Hurrah for Stromness

  You’re listening to “Farewell to Stromness” by Peter Maxwell Davies.  Written for piano, I came across this version on a classical guitar CD I picked up for inspiration.  I’ve ordered the sheet music so that I can put it under my pillow for the homeopathy method of music instruction.

   Stromness, counting some 1500 residents, is the second largest town on what’s called ‘Mainland’ of the Orkney archipelago off the north coast of Scotland.  In the seventies significant uranium deposits were discovered nearby and Margaret Thatcher was in favor of their development.  Locals were not. 

  From the photos above we can see that mining of the stuff would have had devastating impact.  Davies wrote the music as part of his ‘Yellowcake Review’ in protest*.  It’s an achingly emotional recapitulation of a cerebral journey over and around the island. 

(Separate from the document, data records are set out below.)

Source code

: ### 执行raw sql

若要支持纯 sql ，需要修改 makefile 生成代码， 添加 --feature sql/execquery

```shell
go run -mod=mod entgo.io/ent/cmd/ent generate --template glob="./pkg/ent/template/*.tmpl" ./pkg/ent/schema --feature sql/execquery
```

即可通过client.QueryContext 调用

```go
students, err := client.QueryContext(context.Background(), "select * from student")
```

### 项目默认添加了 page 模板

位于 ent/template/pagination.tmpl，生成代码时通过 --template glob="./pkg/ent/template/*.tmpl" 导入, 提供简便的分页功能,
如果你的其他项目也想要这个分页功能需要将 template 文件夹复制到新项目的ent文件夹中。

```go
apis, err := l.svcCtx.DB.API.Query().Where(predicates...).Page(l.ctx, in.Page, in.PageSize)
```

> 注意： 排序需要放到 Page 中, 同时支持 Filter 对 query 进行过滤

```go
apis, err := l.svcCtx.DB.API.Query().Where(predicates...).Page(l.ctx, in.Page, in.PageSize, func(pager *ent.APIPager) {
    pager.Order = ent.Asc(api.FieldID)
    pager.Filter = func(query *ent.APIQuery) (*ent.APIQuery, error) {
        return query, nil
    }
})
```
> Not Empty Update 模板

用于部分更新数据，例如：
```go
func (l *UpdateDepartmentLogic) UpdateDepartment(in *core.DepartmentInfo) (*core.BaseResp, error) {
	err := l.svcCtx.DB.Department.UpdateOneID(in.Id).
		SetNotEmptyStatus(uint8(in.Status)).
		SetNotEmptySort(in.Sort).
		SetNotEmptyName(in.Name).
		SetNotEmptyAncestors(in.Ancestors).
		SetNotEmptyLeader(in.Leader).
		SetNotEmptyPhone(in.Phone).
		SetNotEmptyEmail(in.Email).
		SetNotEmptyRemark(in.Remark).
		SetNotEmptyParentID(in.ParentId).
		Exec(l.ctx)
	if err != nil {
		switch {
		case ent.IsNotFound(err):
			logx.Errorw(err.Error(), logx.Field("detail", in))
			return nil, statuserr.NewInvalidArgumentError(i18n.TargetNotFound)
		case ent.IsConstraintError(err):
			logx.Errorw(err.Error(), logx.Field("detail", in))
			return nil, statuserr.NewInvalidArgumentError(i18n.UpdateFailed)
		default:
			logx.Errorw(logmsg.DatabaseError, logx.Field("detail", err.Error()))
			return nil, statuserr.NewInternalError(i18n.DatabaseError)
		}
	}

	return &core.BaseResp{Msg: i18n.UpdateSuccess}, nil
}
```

  With the first few notes, one is enjoined, soon nearly overwhelmed at the realization of what could come to pass, and then hesitates briefly to gather strength.  How could such a thing be contemplated?  Then onward with determination to experience it all in case the philistines hold sway. 

  The Orcadians’ campaign was successful and the uranium lies undisturbed.  Hurrah! Now, each time I listen to the short piece, I’m pervaded with the fragile good fortune of our place on our planet. I’d be fascinated to hear if any MPs or Thatcher heard this music during consideration of the issue.  Wonder if a savage beast was thereby soothed.  Wouldn’t have been the first time that art inflected political discourse.

  All of that having had transpired, it is, uhm, interesting to note that some years later a string arrangement of “Farewell to Stromness” was performed at the blessing of the wedding of Prince Charles and Camilla.  With all of the myriad back stories behind that event, I think I’d have chosen differently.  Music is a language, and maybe it’s me, but somehow something seems to have been lost in that translation. 

*We became familiar with the term ‘yellowcake’ during the Valerie Plame affair.  It is an ironic trivialization of both the substance as well as the proposed excavation in the Orkney Islands.